━━━━━ Given entries
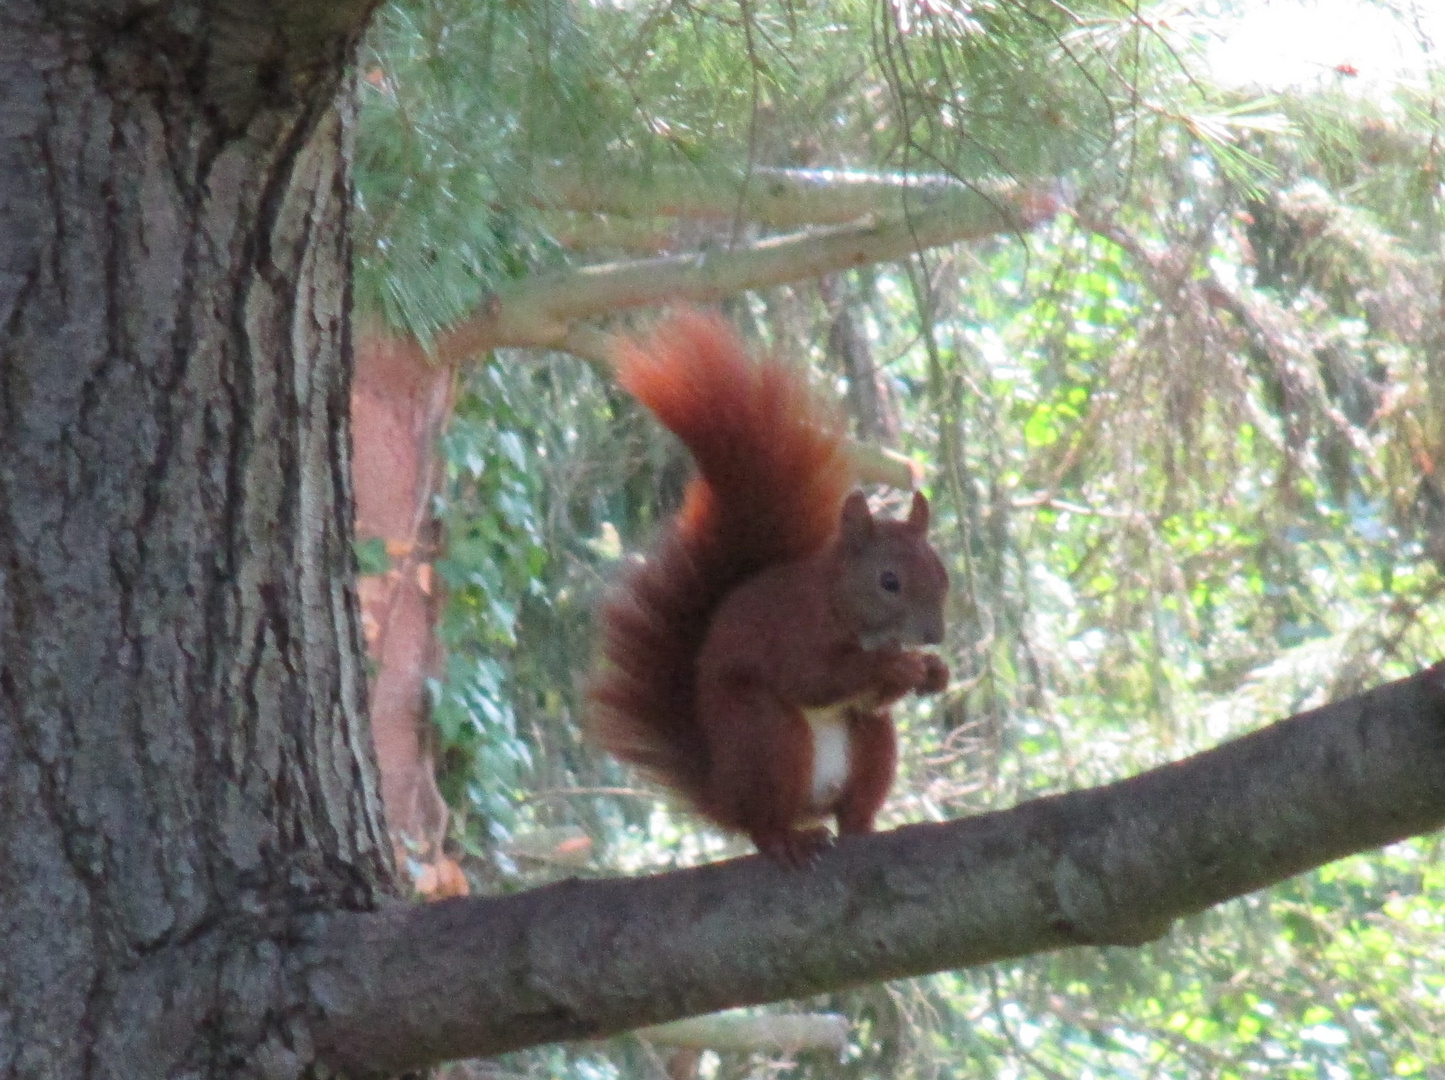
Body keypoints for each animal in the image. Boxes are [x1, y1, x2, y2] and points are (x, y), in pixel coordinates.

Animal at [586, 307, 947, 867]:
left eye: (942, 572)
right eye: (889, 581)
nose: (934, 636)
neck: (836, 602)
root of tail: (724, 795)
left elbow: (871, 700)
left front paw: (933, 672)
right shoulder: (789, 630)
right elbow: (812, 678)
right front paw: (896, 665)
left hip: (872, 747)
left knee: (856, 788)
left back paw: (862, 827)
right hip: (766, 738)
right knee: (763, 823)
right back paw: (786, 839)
━━━━━━━━━━
━━━━━ Given entries
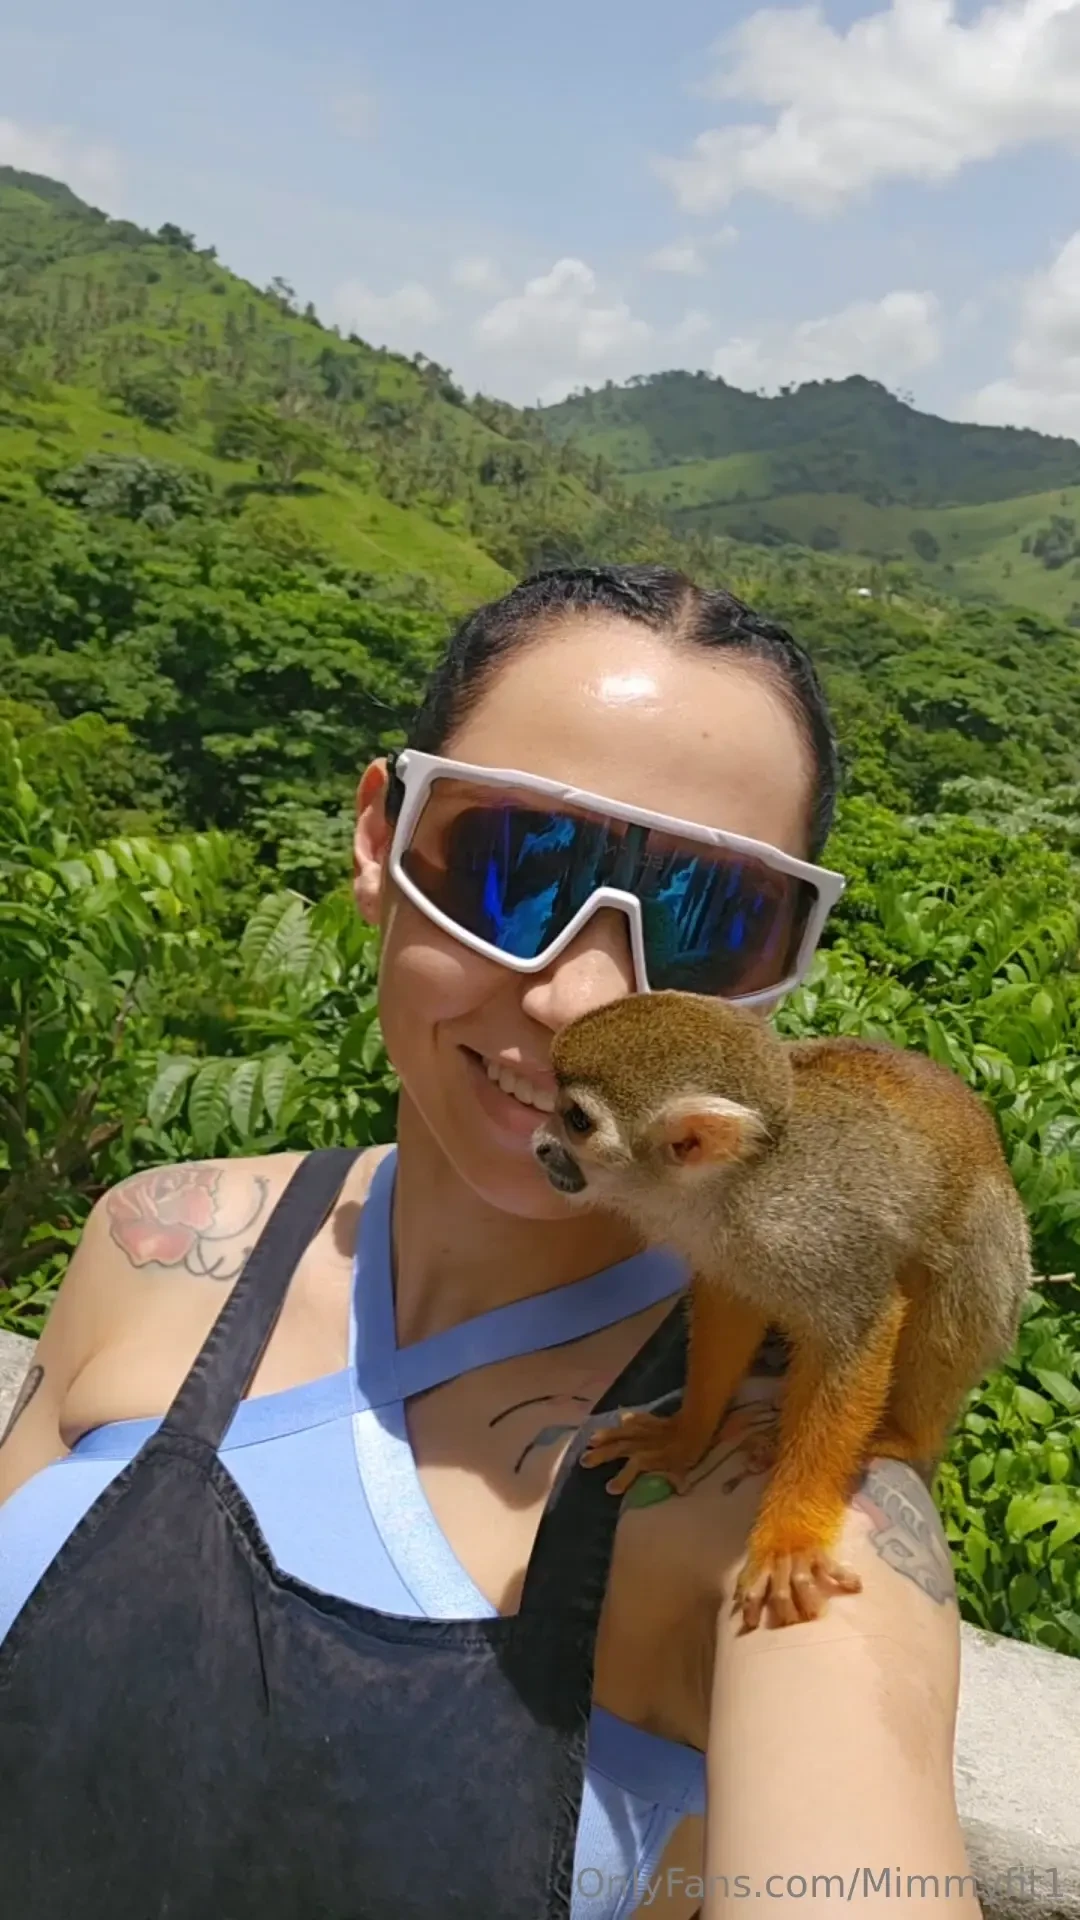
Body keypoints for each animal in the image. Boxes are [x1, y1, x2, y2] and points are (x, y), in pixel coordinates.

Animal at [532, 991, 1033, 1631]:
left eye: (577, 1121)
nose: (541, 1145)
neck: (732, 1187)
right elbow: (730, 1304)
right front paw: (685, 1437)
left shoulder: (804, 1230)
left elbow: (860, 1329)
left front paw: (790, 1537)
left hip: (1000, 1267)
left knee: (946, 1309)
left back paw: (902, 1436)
━━━━━━━━━━
_Work request:_
Above this instruction are the records; retype exactly the lines from the one containing "right elbow: (812, 678)" up to and including the one containing "right back paw: (786, 839)".

_Response area:_
right elbow: (812, 678)
right front paw: (896, 665)
left hip: (872, 747)
left knee: (856, 788)
left back paw: (862, 827)
right hip: (766, 738)
right knee: (763, 823)
right back paw: (786, 839)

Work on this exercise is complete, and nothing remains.